Sen Misin Bana Cirkin Diyen 48.Bolum



Feriha-



Herkes kendine dusen seyi yaptiginda, her seyi vaktinde bitirmis, hatta sofrayi bile kurmustuk. Nasil yaptigimizi ben bile anlamamistim, masa mukemmel gozukuyordu resmen. En son olarak tuzluguda masaya getirdigim an, kapi caldi..



Emir, Elinde iki sise sarapla karsimda dikilerken, Koray’in elinde bir kutu, Cagatay’in elinde ise iki poset vardi.

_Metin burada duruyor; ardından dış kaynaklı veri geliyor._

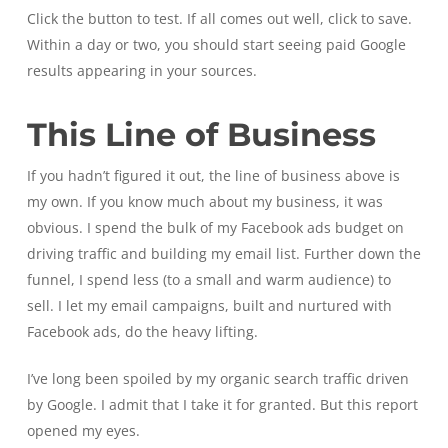
Click the button to test. If all comes out well, click to save.
Within a day or two, you should start seeing paid Google
results appearing in your sources.
This Line of Business
If you hadn’t figured it out, the line of business above is
my own. If you know much about my business, it was
obvious. I spend the bulk of my Facebook ads budget on
driving traffic and building my email list. Further down the
funnel, I spend less (to a small and warm audience) to
sell. I let my email campaigns, built and nurtured with
Facebook ads, do the heavy lifting.
I’ve long been spoiled by my organic search traffic driven
by Google. I admit that I take it for granted. But this report
opened my eyes.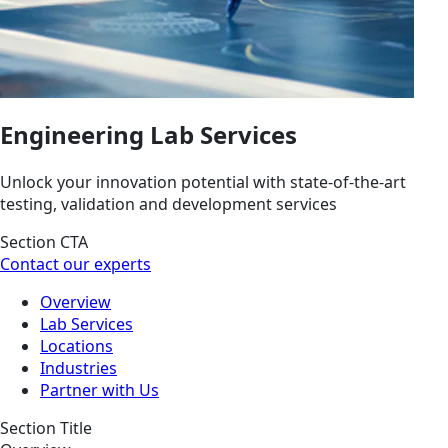
Engineering Lab Services
Unlock your innovation potential with state-of-the-art
testing, validation and development services
Section CTA
Contact our experts
Overview
Lab Services
Locations
Industries
Partner with Us
Section Title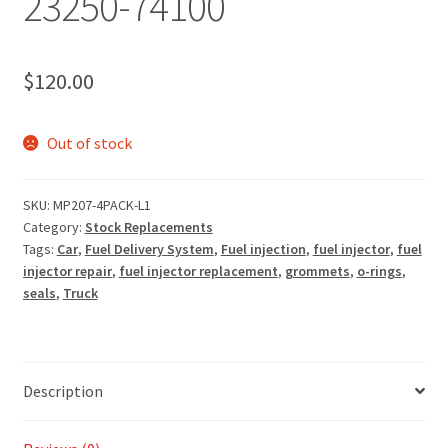
23250-74100
$
120.00
Out of stock
SKU:
MP207-4PACK-L1
Category:
Stock Replacements
Tags:
Car
,
Fuel Delivery System
,
Fuel injection
,
fuel injector
,
fuel
injector repair
,
fuel injector replacement
,
grommets
,
o-rings
,
seals
,
Truck
Description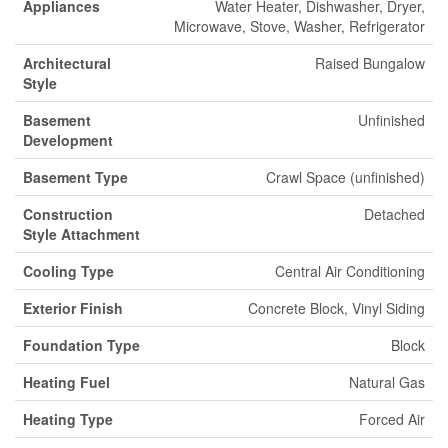
Appliances
Water Heater, Dishwasher, Dryer,
Microwave, Stove, Washer, Refrigerator
Architectural
Raised Bungalow
Style
Basement
Unfinished
Development
Basement Type
Crawl Space (unfinished)
Construction
Detached
Style Attachment
Cooling Type
Central Air Conditioning
Exterior Finish
Concrete Block, Vinyl Siding
Foundation Type
Block
Heating Fuel
Natural Gas
Heating Type
Forced Air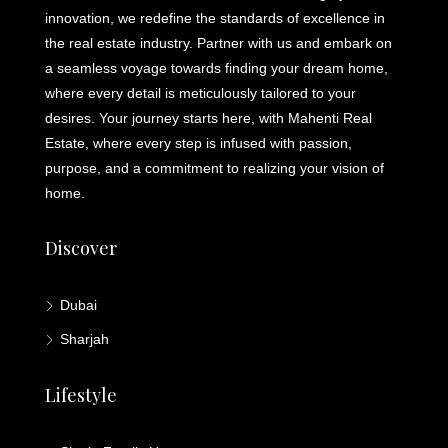
innovation, we redefine the standards of excellence in
the real estate industry. Partner with us and embark on
a seamless voyage towards finding your dream home,
where every detail is meticulously tailored to your
desires. Your journey starts here, with Mahenti Real
Estate, where every step is infused with passion,
purpose, and a commitment to realizing your vision of
home.
Discover
Dubai
Sharjah
Lifestyle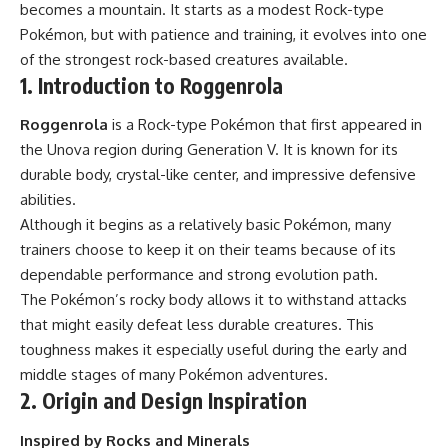
becomes a mountain. It starts as a modest Rock-type
Pokémon, but with patience and training, it evolves into one
of the strongest rock-based creatures available.
1. Introduction to Roggenrola
Roggenrola
is a Rock-type Pokémon that first appeared in
the Unova region during Generation V. It is known for its
durable body, crystal-like center, and impressive defensive
abilities.
Although it begins as a relatively basic Pokémon, many
trainers choose to keep it on their teams because of its
dependable performance and strong evolution path.
The Pokémon’s rocky body allows it to withstand attacks
that might easily defeat less durable creatures. This
toughness makes it especially useful during the early and
middle stages of many Pokémon adventures.
2. Origin and Design Inspiration
Inspired by Rocks and Minerals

■Feriha: hosgeldiniz ■Koray: mutfaga koyuyorum bunlari, ver onlari da abicim, dolaba koyiyim. ■Hande: ver canim koyarim ben. Bende Emir’in elinden saraplari alip, dudaklarimi yavasca yanagina degdirip, masaya dogru yurudum. Emir masayi gordugunde islik calmisti.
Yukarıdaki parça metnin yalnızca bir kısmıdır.